Saved data entries:
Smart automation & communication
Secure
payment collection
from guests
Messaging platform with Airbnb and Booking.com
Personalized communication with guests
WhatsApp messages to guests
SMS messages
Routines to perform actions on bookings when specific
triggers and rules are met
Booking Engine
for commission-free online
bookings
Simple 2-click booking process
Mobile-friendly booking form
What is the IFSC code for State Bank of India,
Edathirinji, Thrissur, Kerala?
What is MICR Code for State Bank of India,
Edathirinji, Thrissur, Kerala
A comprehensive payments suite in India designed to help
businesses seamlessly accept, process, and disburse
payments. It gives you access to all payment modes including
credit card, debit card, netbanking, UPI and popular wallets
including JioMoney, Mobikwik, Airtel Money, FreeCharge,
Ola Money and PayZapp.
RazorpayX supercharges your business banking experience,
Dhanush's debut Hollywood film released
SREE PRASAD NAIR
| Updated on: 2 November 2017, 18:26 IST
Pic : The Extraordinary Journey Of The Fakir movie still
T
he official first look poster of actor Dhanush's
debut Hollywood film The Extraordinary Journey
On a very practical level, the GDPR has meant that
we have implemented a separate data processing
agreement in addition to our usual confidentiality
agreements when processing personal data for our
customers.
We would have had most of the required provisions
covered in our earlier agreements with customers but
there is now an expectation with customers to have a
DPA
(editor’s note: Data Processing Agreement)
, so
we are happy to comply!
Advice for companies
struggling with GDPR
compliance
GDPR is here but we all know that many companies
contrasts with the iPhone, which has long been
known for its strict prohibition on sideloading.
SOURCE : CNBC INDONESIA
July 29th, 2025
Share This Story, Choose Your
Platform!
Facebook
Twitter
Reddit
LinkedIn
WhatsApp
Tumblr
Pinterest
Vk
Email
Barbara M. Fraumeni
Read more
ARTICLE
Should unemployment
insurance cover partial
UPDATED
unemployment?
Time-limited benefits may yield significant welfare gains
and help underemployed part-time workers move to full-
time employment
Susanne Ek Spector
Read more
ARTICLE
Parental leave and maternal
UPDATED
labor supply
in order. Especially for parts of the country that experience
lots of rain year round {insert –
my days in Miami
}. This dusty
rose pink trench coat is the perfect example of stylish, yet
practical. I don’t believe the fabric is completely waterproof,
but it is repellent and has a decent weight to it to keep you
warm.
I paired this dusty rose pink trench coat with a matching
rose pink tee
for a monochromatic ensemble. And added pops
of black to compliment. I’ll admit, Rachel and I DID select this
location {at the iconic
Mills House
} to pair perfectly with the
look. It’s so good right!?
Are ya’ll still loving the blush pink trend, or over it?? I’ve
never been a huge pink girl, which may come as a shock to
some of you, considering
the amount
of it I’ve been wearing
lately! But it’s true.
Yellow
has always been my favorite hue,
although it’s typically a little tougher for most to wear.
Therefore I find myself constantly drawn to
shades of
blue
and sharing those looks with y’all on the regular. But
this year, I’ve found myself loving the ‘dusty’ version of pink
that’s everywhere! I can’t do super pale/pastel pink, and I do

EXERCISE REQUIREMENTS:
Within the records above, tally the lines that contain "Hollywood". Give the total and nothing more.

RESPONSE BELOW:
2